■ **Passage provided**

=== Section Start ===

On 19 Jan, Andrew Morton wrote:
> [email protected] wrote:
>>
>> I ran some dbt-2 tests against 5 filesystems with 2.6.1-mm4 and 2.6.1. I
>> see a degradation from 0 to 7% in throughput.
>
> -mm4 also had readahead changes which will adversely impact database-style
> workloads. I'd suggest that you revert
>
> ftp://ftp.kernel.org/pub/linux/kernel/people/akpm/patches/2.6/2.6.1/2.6.1-mm4/broken-out/readahead-revert-lazy-readahead.patch
>
> and retest.
>
> We reverted lazy readahead because it broke NFS linear reads and was doing
> the wrong thing anyway. We need to come up with something else for
> database-style workloads.

Ok, ran through a set of tests a -R of the
readahead-revert-lazy-readahead.patch. Saw a significant improvement
with xfs, but the other file systems appeared to improve only marginally
compared to 2.6.1-mm4 with that patch.

Here's a summary compared to 2.6.1:

% throughput change from 2.6.1 to 2.6.1-mm4 -R readahead
ext2 -4.9
ext3 -4.3
jfs -5.1
reiserfs -3.8
xfs 14.8

Here's the summary of the original 2.6.1-mm4 for reference:

% throughput change from 2.6.1 to 2.6.1-mm4
ext2 -5.9%
ext3 -5.1%
jfs -7.0%
reiserfs -2.2%
xfs -0.3%

And the link to the result details:
http://developer.osdl.org/markw/fs/project_results.html

2004-01-22 07:00:53

by Nick Piggin

[permalink] [raw]
Subject: Re: DBT-2 anticipatory scheduler and filesystem results with 2.6.1



[email protected] wrote:

>On 19 Jan, Andrew Morton wrote:
>
>>[email protected] wrote:
>>
>>> I ran some dbt-2 tests against 5 filesystems with 2.6.1-mm4 and 2.6.1. I
>>> see a degradation from 0 to 7% in throughput.

=== Section End ===

■ **Your tasks**
**a.** According to the mailing-list thread on filesystem throughput, why was lazy readahead reverted?
**b.** Carry on the mailing-list thread about filesystem throughput, starting right after its last line.

■ **Data listing**
=== Section Start ===

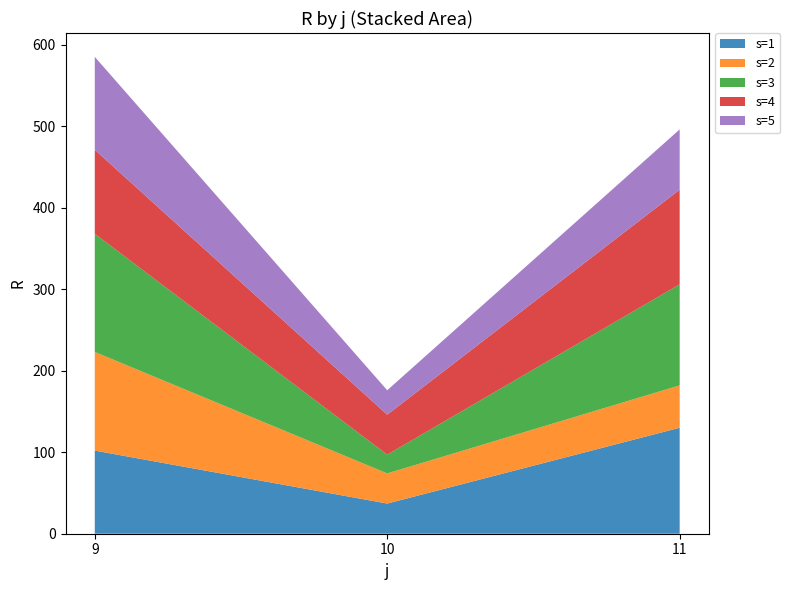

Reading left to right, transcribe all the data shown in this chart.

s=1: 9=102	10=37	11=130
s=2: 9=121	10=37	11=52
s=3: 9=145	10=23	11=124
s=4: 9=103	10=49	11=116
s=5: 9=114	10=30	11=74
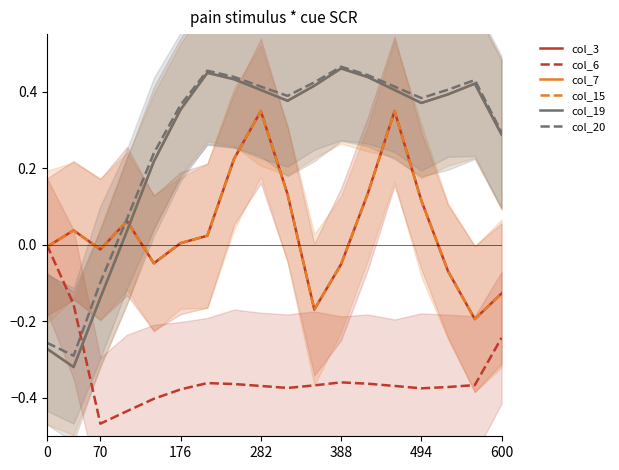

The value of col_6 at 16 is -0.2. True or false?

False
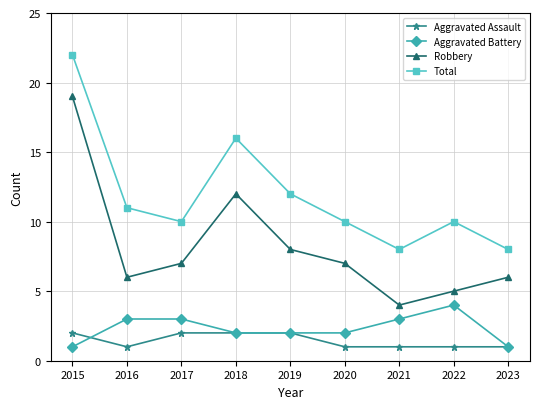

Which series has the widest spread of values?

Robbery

=== Section End ===
=== Section Start ===

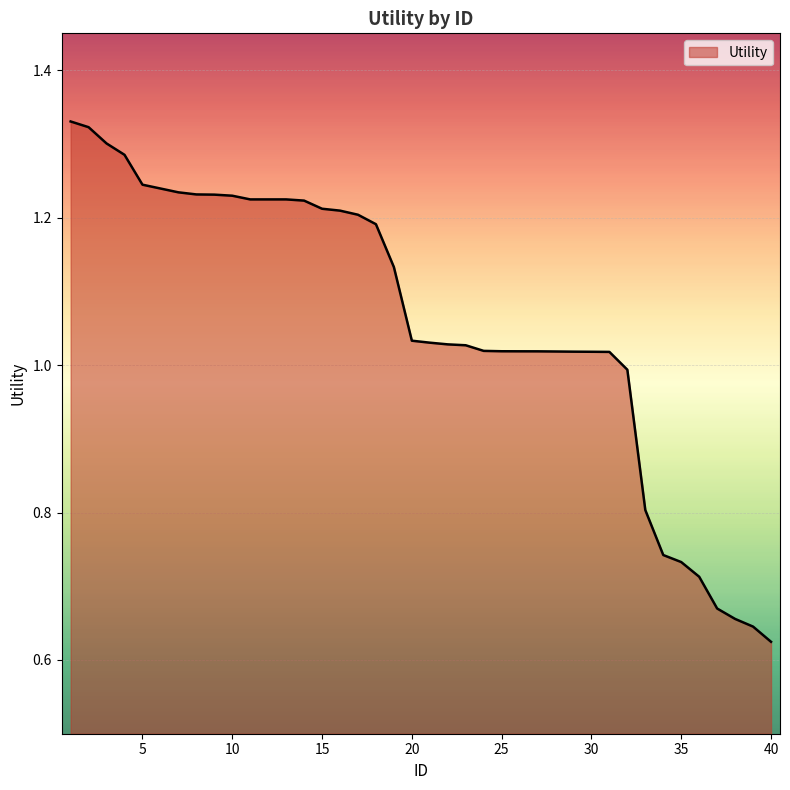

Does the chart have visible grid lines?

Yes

=== Section End ===

■ **Outputs for the tasks**
**a.** It broke NFS linear reads and was doing the wrong thing anyway.

**b.**
>>>
>>-mm4 also had readahead changes which will adversely impact database-style
>>workloads. I'd suggest that you revert
>>
>>ftp://ftp.kernel.org/pub/linux/kernel/people/akpm/patches/2.6/2.6.1/2.6.1-mm4/broken-out/readahead-revert-lazy-readahead.patch
>>
>>and retest.
>>
>>We reverted lazy readahead because it broke NFS linear reads and was doing
>>the wrong thing anyway. We need to come up with something else for
>>database-style workloads.
>>
>
>Ok, ran through a set of tests a -R of the
>readahead-revert-lazy-readahead.patch. Saw a significant improvement
>with xfs, but the other file systems appeared to improve only marginally
>compared to 2.6.1-mm4 with that patch.
>
>Here's a summary compared to 2.6.1:
>
> % throughput change from 2.6.1 to 2.6.1-mm4 -R readahead
>ext2 -4.9
>ext3 -4.3
>jfs -5.1
>reiserfs -3.8
>xfs 14.8
>
>Here's the summary of the original 2.6.1-mm4 for reference:
>
> % throughput change from 2.6.1 to 2.6.1-mm4
>ext2 -5.9%
>ext3 -5.1%
>jfs -7.0%
>reiserfs -2.2%
>xfs -0.3%
>

Thanks Mark.
Thats better but still not great. I have a test case from Nigel
Cunningham that performs very badly with AS. I'll try to get
that fixed up first and it might improve your case.

There are other things in mm that might change your results, not
least of which being the new SMP scheduler work.